__WORK INSTRUCTION__. Once every line in the data that follows has been checked for the word "Superintendent", give only the number of lines that hold it.

__WORKING DATA__.
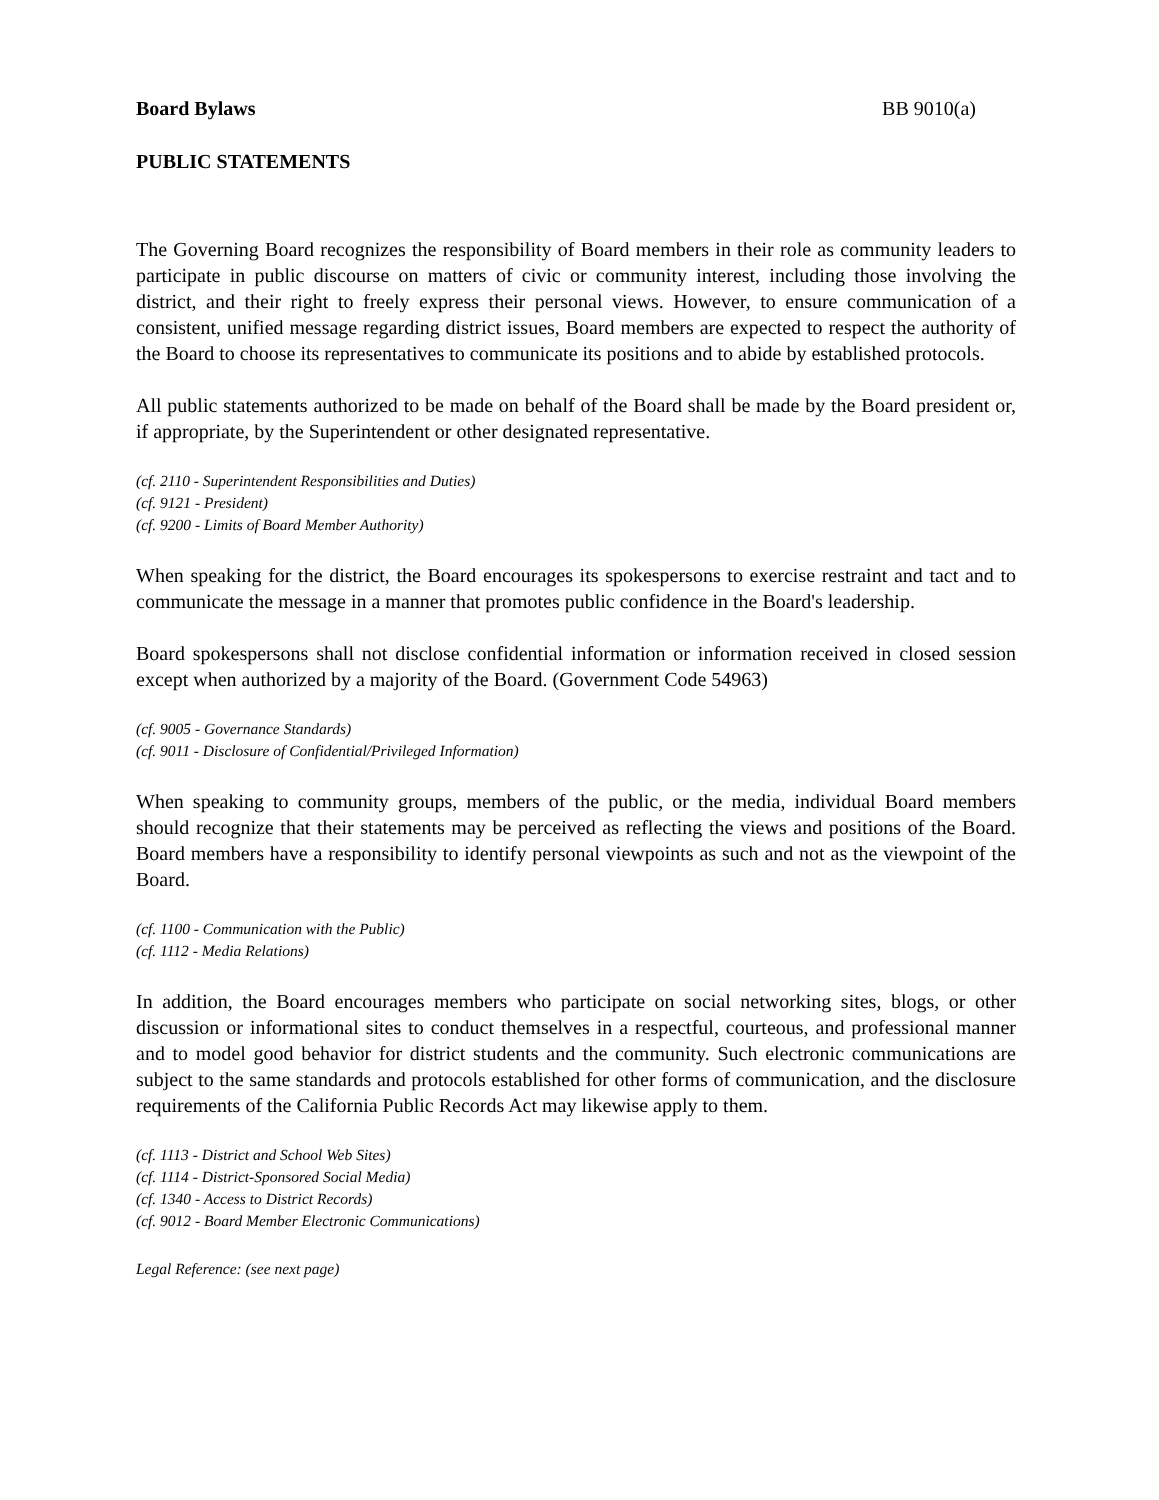Board Bylaws BB 9010(a)
PUBLIC STATEMENTS
The Governing Board recognizes the responsibility of Board members in their role as community leaders to participate in public discourse on matters of civic or community interest, including those involving the district, and their right to freely express their personal views. However, to ensure communication of a consistent, unified message regarding district issues, Board members are expected to respect the authority of the Board to choose its representatives to communicate its positions and to abide by established protocols.
All public statements authorized to be made on behalf of the Board shall be made by the Board president or, if appropriate, by the Superintendent or other designated representative.
(cf. 2110 - Superintendent Responsibilities and Duties)
(cf. 9121 - President)
(cf. 9200 - Limits of Board Member Authority)
When speaking for the district, the Board encourages its spokespersons to exercise restraint and tact and to communicate the message in a manner that promotes public confidence in the Board's leadership.
Board spokespersons shall not disclose confidential information or information received in closed session except when authorized by a majority of the Board. (Government Code 54963)
(cf. 9005 - Governance Standards)
(cf. 9011 - Disclosure of Confidential/Privileged Information)
When speaking to community groups, members of the public, or the media, individual Board members should recognize that their statements may be perceived as reflecting the views and positions of the Board. Board members have a responsibility to identify personal viewpoints as such and not as the viewpoint of the Board.
(cf. 1100 - Communication with the Public)
(cf. 1112 - Media Relations)
In addition, the Board encourages members who participate on social networking sites, blogs, or other discussion or informational sites to conduct themselves in a respectful, courteous, and professional manner and to model good behavior for district students and the community. Such electronic communications are subject to the same standards and protocols established for other forms of communication, and the disclosure requirements of the California Public Records Act may likewise apply to them.
(cf. 1113 - District and School Web Sites)
(cf. 1114 - District-Sponsored Social Media)
(cf. 1340 - Access to District Records)
(cf. 9012 - Board Member Electronic Communications)
Legal Reference: (see next page)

__FINISHED EXERCISE__. 2